- [Input data]:
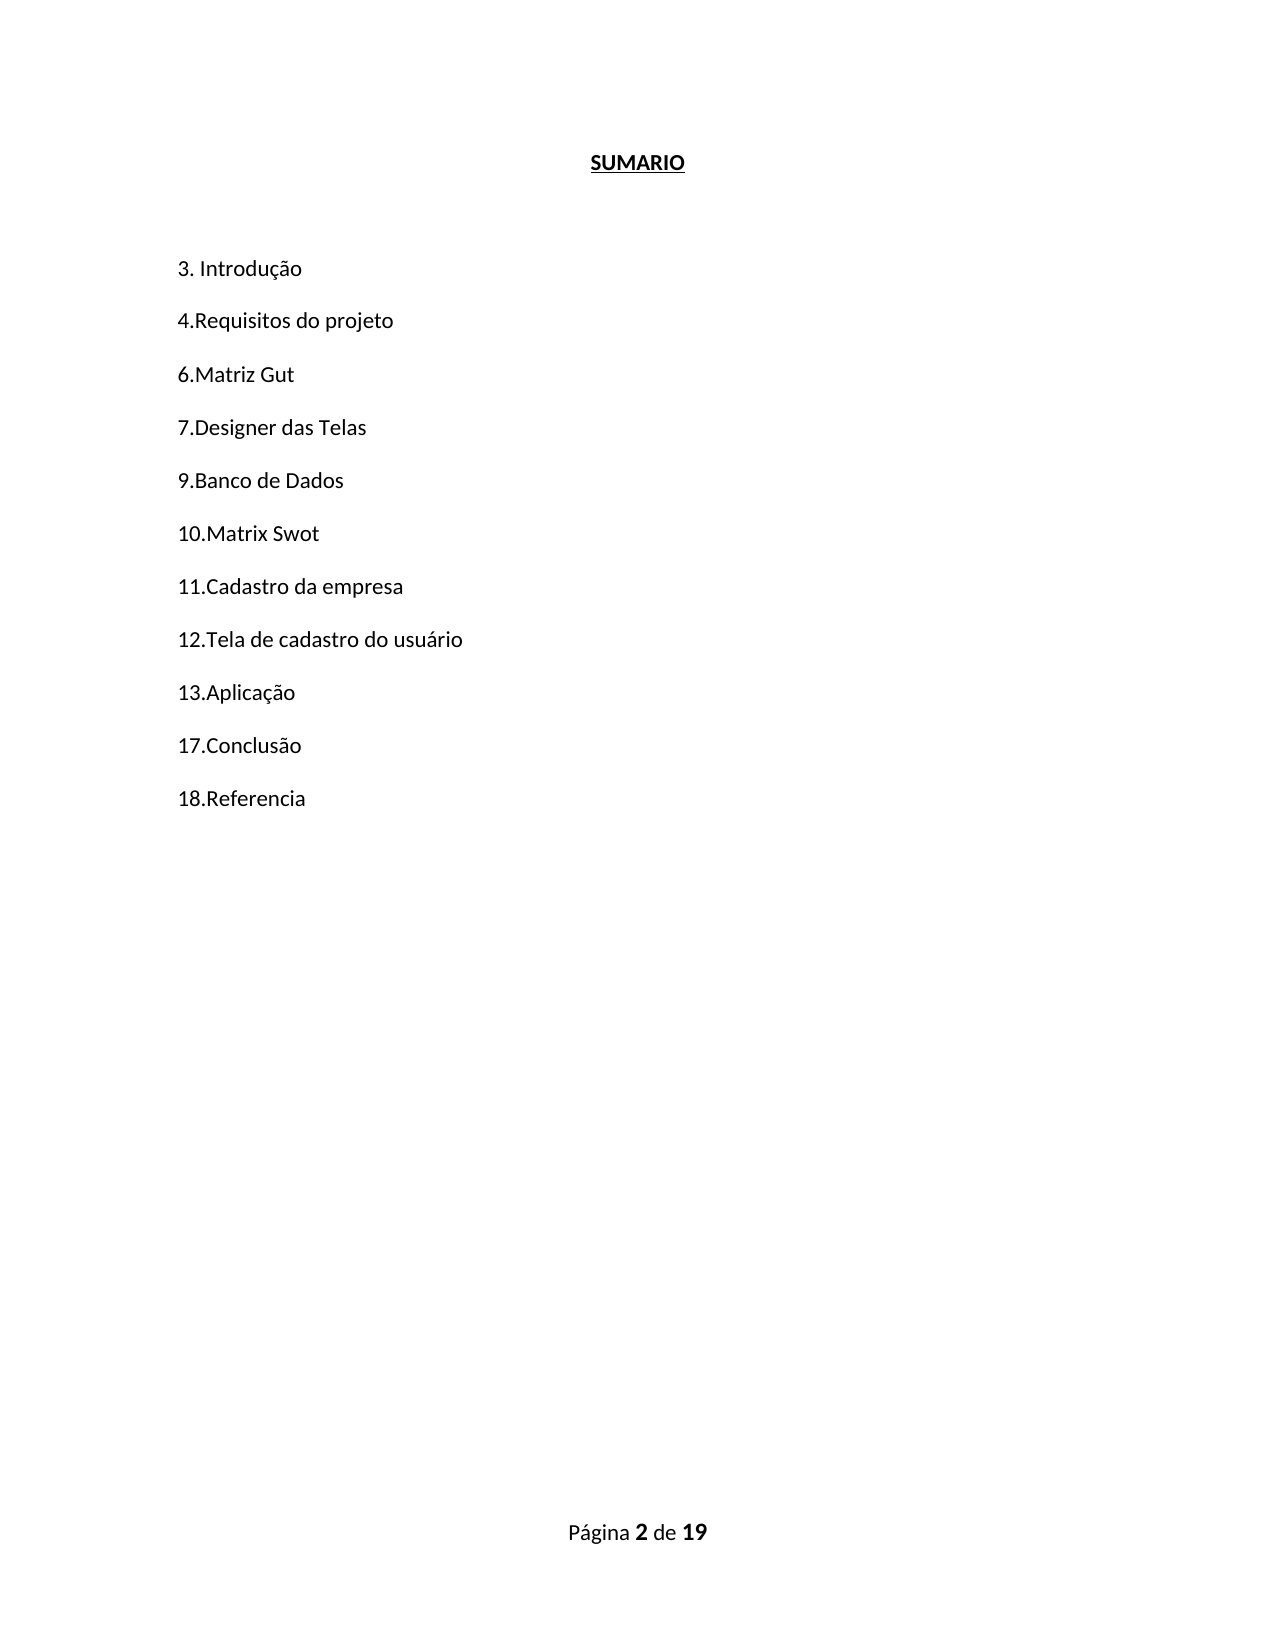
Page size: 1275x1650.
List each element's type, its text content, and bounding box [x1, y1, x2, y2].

text 17.Conclusão [177, 731, 1098, 759]
text SUMARIO [177, 148, 1098, 176]
text 7.Designer das Telas [177, 413, 1098, 441]
text 11.Cadastro da empresa [177, 572, 1098, 600]
text 6.Matriz Gut [177, 360, 1098, 388]
text 9.Banco de Dados [177, 466, 1098, 494]
text 10.Matrix Swot [177, 519, 1098, 547]
text 3. Introdução [177, 254, 1098, 282]
text 18.Referencia [177, 784, 1098, 812]
text 12.Tela de cadastro do usuário [177, 625, 1098, 653]
text 4.Requisitos do projeto [177, 307, 1098, 335]
text 13.Aplicação [177, 678, 1098, 706]
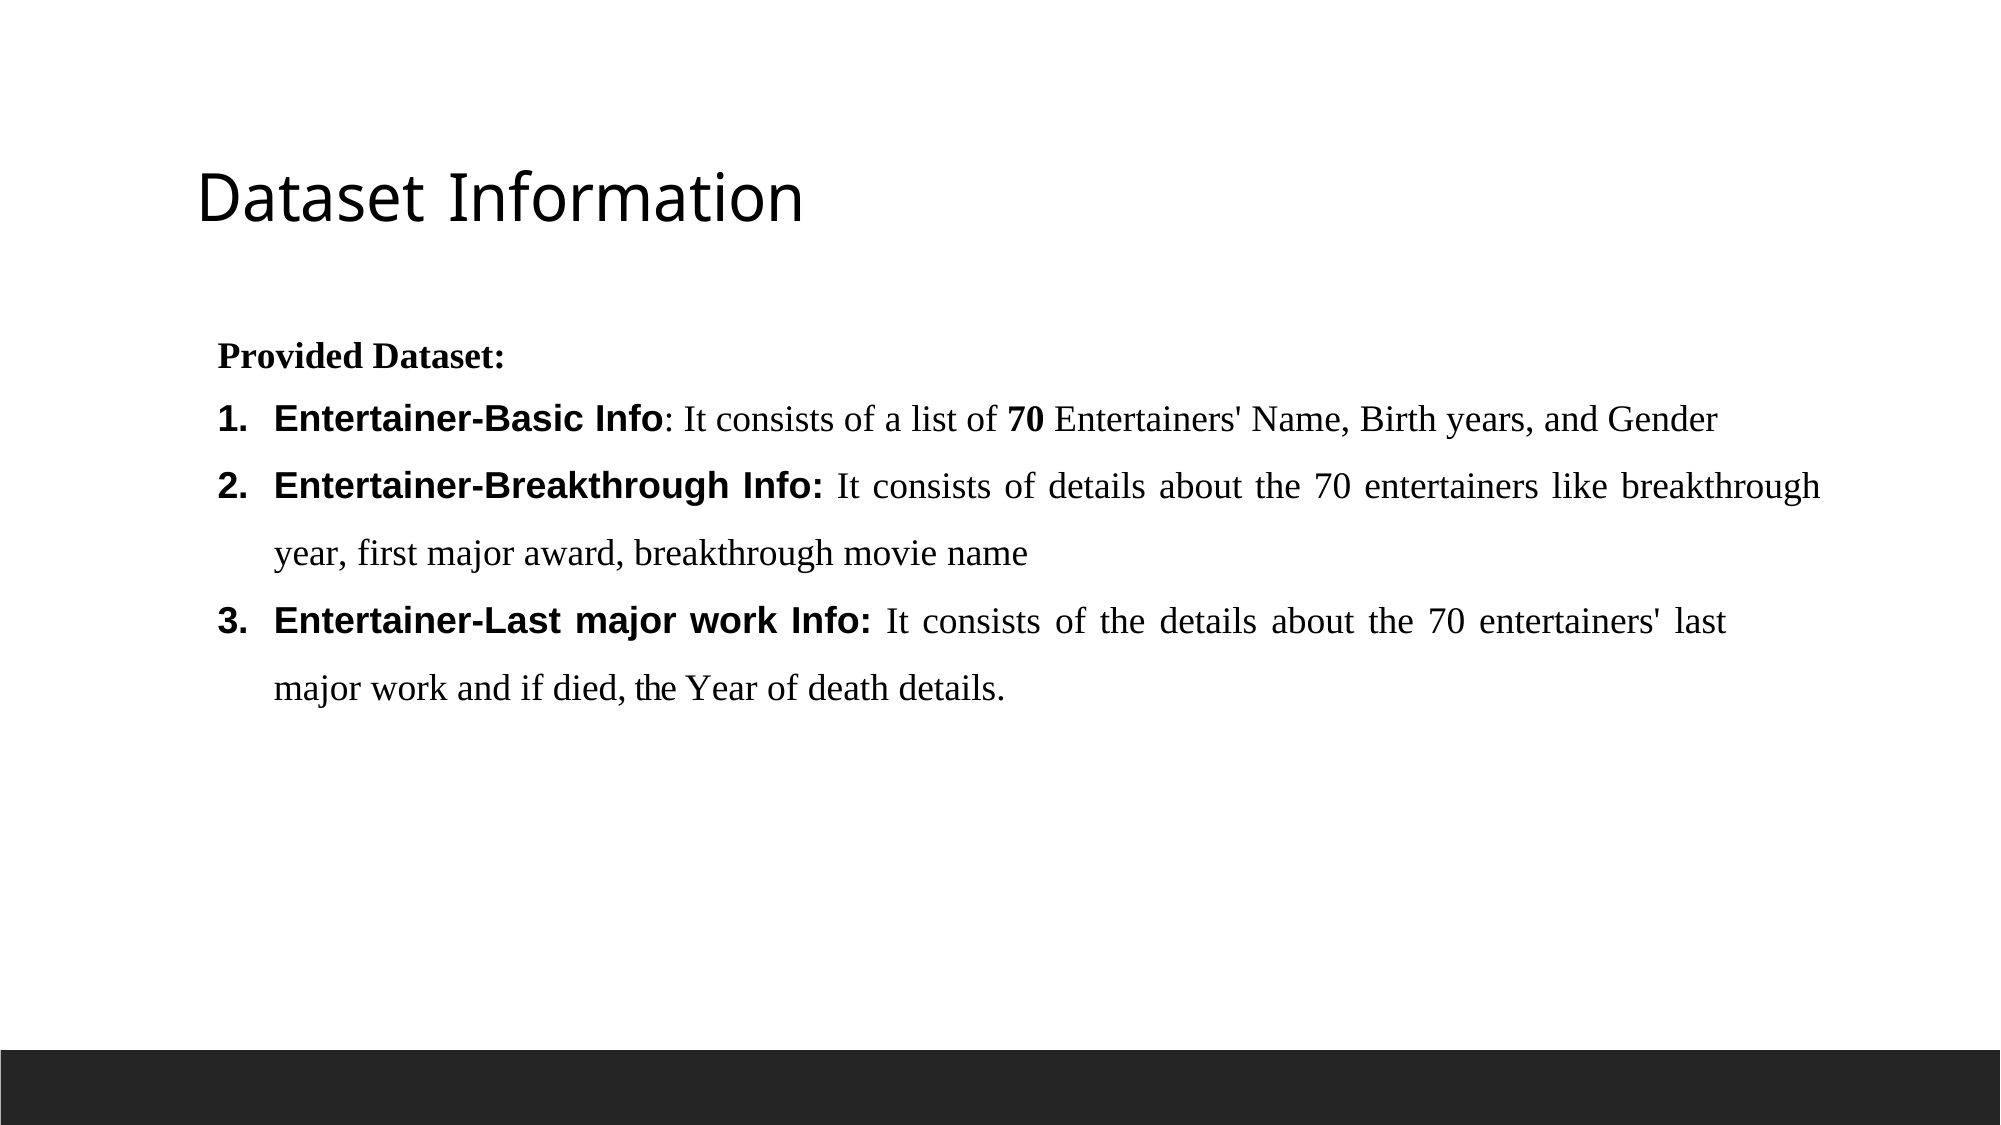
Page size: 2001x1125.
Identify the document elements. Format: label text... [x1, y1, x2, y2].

list Entertainer-Basic Info: It consists of a list of 70 Entertainers' Name, Birth years, and Gender [217, 396, 1910, 439]
list Entertainer-Breakthrough Info: It consists of details about the 70 entertainers like breakthrough year, first major award, breakthrough movie name [217, 463, 1823, 574]
subtitle Dataset Information [196, 150, 1910, 241]
list Entertainer-Last major work Info: It consists of the details about the 70 entertainers' last major work and if died, the Year of death details. [217, 598, 1823, 709]
subtitle Provided Dataset: [217, 333, 1910, 376]
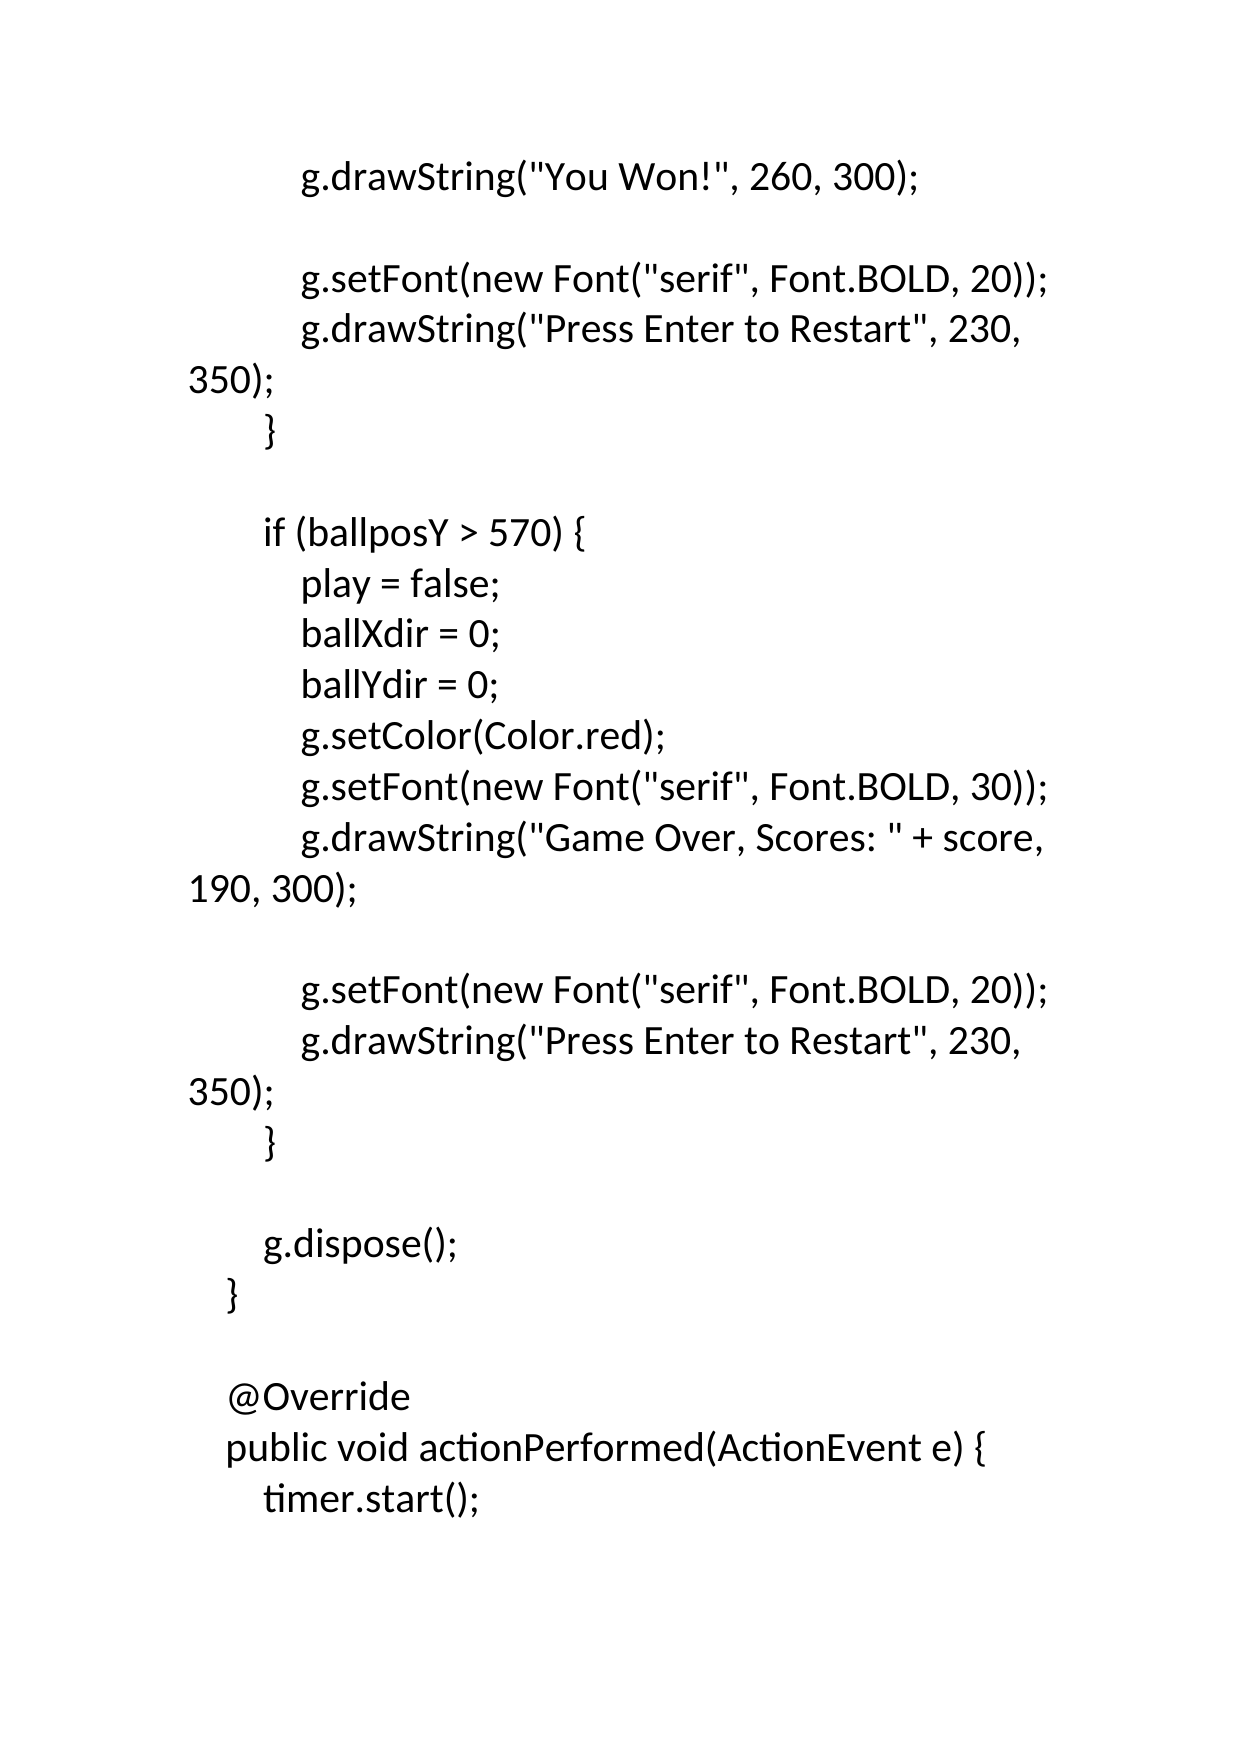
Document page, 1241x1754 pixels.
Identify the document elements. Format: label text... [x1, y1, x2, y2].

text g.drawString("You Won!", 260, 300); [187, 150, 1053, 201]
text if (ballposY > 570) { [187, 506, 1053, 557]
text play = false; [187, 557, 1053, 607]
text g.dispose(); [187, 1217, 1053, 1268]
text public void actionPerformed(ActionEvent e) { [187, 1421, 1053, 1472]
text g.drawString("Game Over, Scores: " + score, 190, 300); [187, 811, 1053, 912]
text timer.start(); [187, 1472, 1053, 1522]
text g.setColor(Color.red); [187, 709, 1053, 760]
text g.drawString("Press Enter to Restart", 230, 350); [187, 302, 1053, 404]
text } [187, 1116, 1053, 1167]
text g.setFont(new Font("serif", Font.BOLD, 20)); [187, 963, 1053, 1014]
text g.setFont(new Font("serif", Font.BOLD, 30)); [187, 760, 1053, 811]
text g.drawString("Press Enter to Restart", 230, 350); [187, 1014, 1053, 1116]
text @Override [187, 1370, 1053, 1421]
text } [187, 404, 1053, 455]
text } [187, 1268, 1053, 1319]
text g.setFont(new Font("serif", Font.BOLD, 20)); [187, 252, 1053, 302]
text ballXdir = 0; [187, 607, 1053, 658]
text ballYdir = 0; [187, 658, 1053, 709]
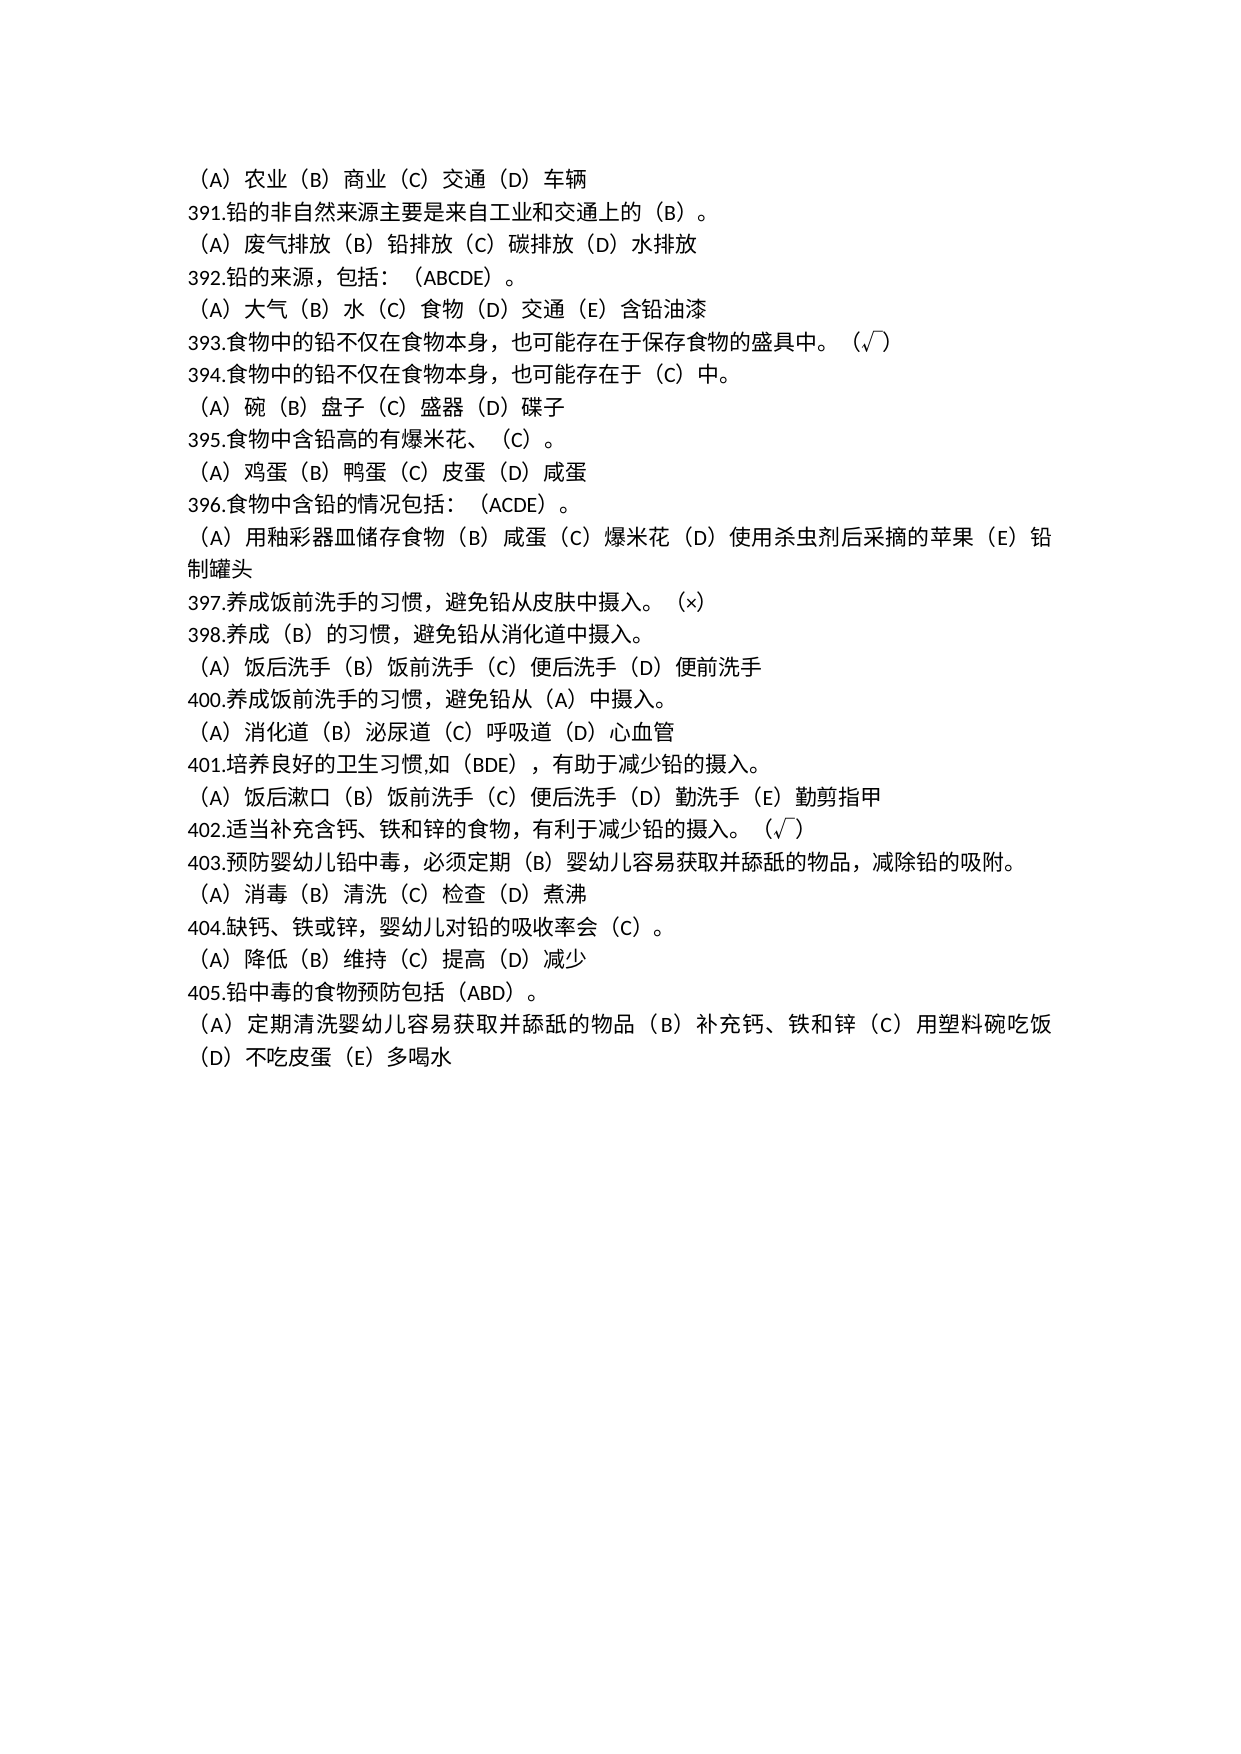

- [Directions for this task]: A faithful, word-for-word copy of the data is needed; the pictures should not appear in it.

- [Response to this task]:
Page size: 1275x1650.
List each element's type, its text content, and bounding box [x1, y1, x2, y2].

text 17.Conclusão [177, 731, 1098, 759]
text SUMARIO [177, 148, 1098, 176]
text 7.Designer das Telas [177, 413, 1098, 441]
text 11.Cadastro da empresa [177, 572, 1098, 600]
text 6.Matriz Gut [177, 360, 1098, 388]
text 9.Banco de Dados [177, 466, 1098, 494]
text 10.Matrix Swot [177, 519, 1098, 547]
text 3. Introdução [177, 254, 1098, 282]
text 18.Referencia [177, 784, 1098, 812]
text 12.Tela de cadastro do usuário [177, 625, 1098, 653]
text 4.Requisitos do projeto [177, 307, 1098, 335]
text 13.Aplicação [177, 678, 1098, 706]
Page size: 2001x1125.
Identify the document elements. Format: label text... [x1, y1, x2, y2].

list Entertainer-Basic Info: It consists of a list of 70 Entertainers' Name, Birth years, and Gender [217, 396, 1910, 439]
list Entertainer-Breakthrough Info: It consists of details about the 70 entertainers like breakthrough year, first major award, breakthrough movie name [217, 463, 1823, 574]
subtitle Dataset Information [196, 150, 1910, 241]
list Entertainer-Last major work Info: It consists of the details about the 70 entertainers' last major work and if died, the Year of death details. [217, 598, 1823, 709]
subtitle Provided Dataset: [217, 333, 1910, 376]
Document page, 1241x1754 pixels.
Identify the document elements. Format: label text... [x1, y1, x2, y2].

text g.drawString("You Won!", 260, 300); [187, 150, 1053, 201]
text if (ballposY > 570) { [187, 506, 1053, 557]
text play = false; [187, 557, 1053, 607]
text g.dispose(); [187, 1217, 1053, 1268]
text public void actionPerformed(ActionEvent e) { [187, 1421, 1053, 1472]
text g.drawString("Game Over, Scores: " + score, 190, 300); [187, 811, 1053, 912]
text timer.start(); [187, 1472, 1053, 1522]
text g.setColor(Color.red); [187, 709, 1053, 760]
text g.drawString("Press Enter to Restart", 230, 350); [187, 302, 1053, 404]
text } [187, 1116, 1053, 1167]
text g.setFont(new Font("serif", Font.BOLD, 20)); [187, 963, 1053, 1014]
text g.setFont(new Font("serif", Font.BOLD, 30)); [187, 760, 1053, 811]
text g.drawString("Press Enter to Restart", 230, 350); [187, 1014, 1053, 1116]
text @Override [187, 1370, 1053, 1421]
text } [187, 404, 1053, 455]
text } [187, 1268, 1053, 1319]
text g.setFont(new Font("serif", Font.BOLD, 20)); [187, 252, 1053, 302]
text ballXdir = 0; [187, 607, 1053, 658]
text ballYdir = 0; [187, 658, 1053, 709]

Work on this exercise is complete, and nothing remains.